What if the educators making important decisions about schools and colleges are acting too much on their guts and not enough based on actual evidence? (Review of Howard Wainer, Uneducated Guesses: Using Evidence to Uncover Misguided Education Policies, 2011)
The list of scientists that have rejected Value-Added Modeling (VAM) is long and growing. Howard Wainer has been parsing numbers for decades, and getting angrier and angrier.
I don’t know whether it is the age we live in, or the age I have lived to, but whichever, I have lately found myself shouting at the TV screen disturbingly often. Part of the reason for this may be the unchecked growth of the crotchety side of my nature. But some of the blame for these untoward outbreaks can be traced directly to the unremarkable dopiness that substitutes for wisdom in modern society. Ideas whose worth diminishes with data and thought are too frequently offered as the only way to do things. Promulgators of these ideas either did not look for data to test their ideas, or worse, actively avoided considering evidence that might discredit them.
The science simply does not support the concept. The tragedy is that the feds decided to require VAM-based teacher evaluations before a “beta,” a testing phase, they not only jumped into the pool they required that every state that wanted big bucks also jump into the pool.
In New York State only 20% of a teacher’s evaluation is based on student test scores; 60% of the assessment is based on supervisory observations. The state required school districts to select from a list of observation models; Danielson, Marzano, Marshall and even a rubric developed by the state teacher union.
Just as the VAM student test score methodology is fatally flawed so are supervisory observation evaluations.
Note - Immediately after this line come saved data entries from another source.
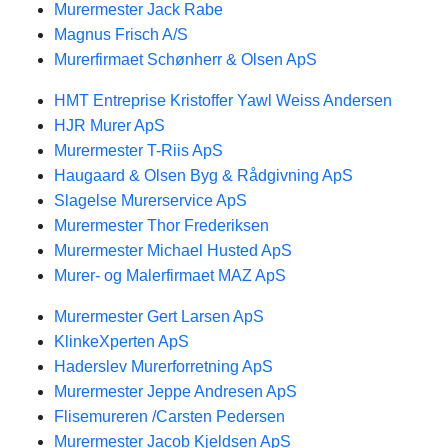
Murermester Jack Rabe
Magnus Frisch A/S
Murerfirmaet Schønherr & Olsen ApS
HMT Entreprise Kristoffer Yawl Weiss Andersen
HJR Murer ApS
Murermester T-Riis ApS
Haugaard & Olsen Byg & Rådgivning ApS
Slagelse Murerservice ApS
Murermester Thor Frederiksen
Murermester Michael Husted ApS
Murer- og Malerfirmaet MAZ ApS
Murermester Gert Larsen ApS
KlinkeXperten ApS
Haderslev Murerforretning ApS
Murermester Jeppe Andresen ApS
Flisemureren /Carsten Pedersen
Murermester Jacob Kjeldsen ApS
The entire idea is based on a fallacy – that supervisors in school A would give the same score as supervisors in school B. As I wrote in a previous blog some principals are reticent to give lesser evaluations, it reflects poorly on the principal while others strictly apply the rubric.
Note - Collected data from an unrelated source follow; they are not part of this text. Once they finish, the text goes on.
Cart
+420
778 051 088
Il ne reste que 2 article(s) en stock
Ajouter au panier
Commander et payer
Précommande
A just-published study supports that higher achieving students with better language skills are more likely to exhibit behaviors rewarded on the Danielson and other scales.
School principals—when conducting classroom observations—appear to give some teachers an unfair boost based on the students they’re assigned to teach, rather than based on their own instructional savvy.
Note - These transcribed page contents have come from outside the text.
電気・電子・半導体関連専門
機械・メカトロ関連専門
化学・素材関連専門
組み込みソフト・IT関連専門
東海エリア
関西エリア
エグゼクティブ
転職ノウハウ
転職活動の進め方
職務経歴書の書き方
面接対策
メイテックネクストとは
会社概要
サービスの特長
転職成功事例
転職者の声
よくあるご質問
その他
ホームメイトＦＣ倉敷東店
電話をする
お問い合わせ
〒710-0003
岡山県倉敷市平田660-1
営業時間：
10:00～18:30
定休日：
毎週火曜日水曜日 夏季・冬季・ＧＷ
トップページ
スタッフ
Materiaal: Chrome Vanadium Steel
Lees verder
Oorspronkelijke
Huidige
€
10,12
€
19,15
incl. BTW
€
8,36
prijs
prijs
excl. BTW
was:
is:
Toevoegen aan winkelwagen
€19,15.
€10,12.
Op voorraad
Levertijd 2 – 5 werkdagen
* Under current teacher evaluation systems, it is hard for a teacher who doesn’t have top students to get a top rating. Teachers with students with higher incoming achievement levels receive classroom observation scores that are higher on average than those received by teachers whose incoming students are at lower achievement levels, and districts do not have processes in place to address this bias
* Observations conducted by outside observers are more valid than observations conducted by school administrators.
* The inclusion of a school value-added component in teachers’ evaluation scores negatively impacts good teachers in bad schools and positively impacts bad teachers in good schools
We suspect that across New York State teachers in high poverty-low tax districts are receiving lower APPR scores than teachers in high achievement-high tax districts – the commissioner has failed to release this type of analysis.
These flawed scores are used to claim that teachers in high poverty schools are less capable than teachers in high wealth/high achievdment schools.
Teacher assessment is not a science – the skills and experience of school leaders varies. I have sat with groups of principals watching videos and assessing lessons. Not surprisingly we disagreed.
Other countries use inspectorate systems – “inspectors” who visit schools and assess both teacher and school effectiveness.
A study by the well-respected Chicago Consortium on School Research conducted a detailed examination of an assessment system in which trained teams of supervisors and teachers observed teachers in selected schools.
… research-based evidence showing that new teacher observation tools, when accompanied by thoughtful evaluation systems and professional development, can effectively measure teacher effectiveness and provide teachers with feedback on the factors that matter for improving student learning.
Our problem is that Secretary Duncan is wedded to a system that is unsupported, a system that is deeply flawed, a system that is rejected by experts across the spectrum, it is unlikely that he will threw himself at the feet of Randi Weingarten pleading for forgiveness. State after state timidly saluted and implemented systems, each trying to outdo the next, some using as much as 50% student test scores to assess teacher performance.
Who will bravely step up to the plate?
Which governor will reject the current system?
Too many governors and commissioners, to quote Wainer, “actively avoided considering evidence that might discredit them.”
The de Blasio-Farina-Mulgrew triumvirate may have the spine to reject flawed systems and move to a saner system – there are models – and in the world of politics we need more heroes.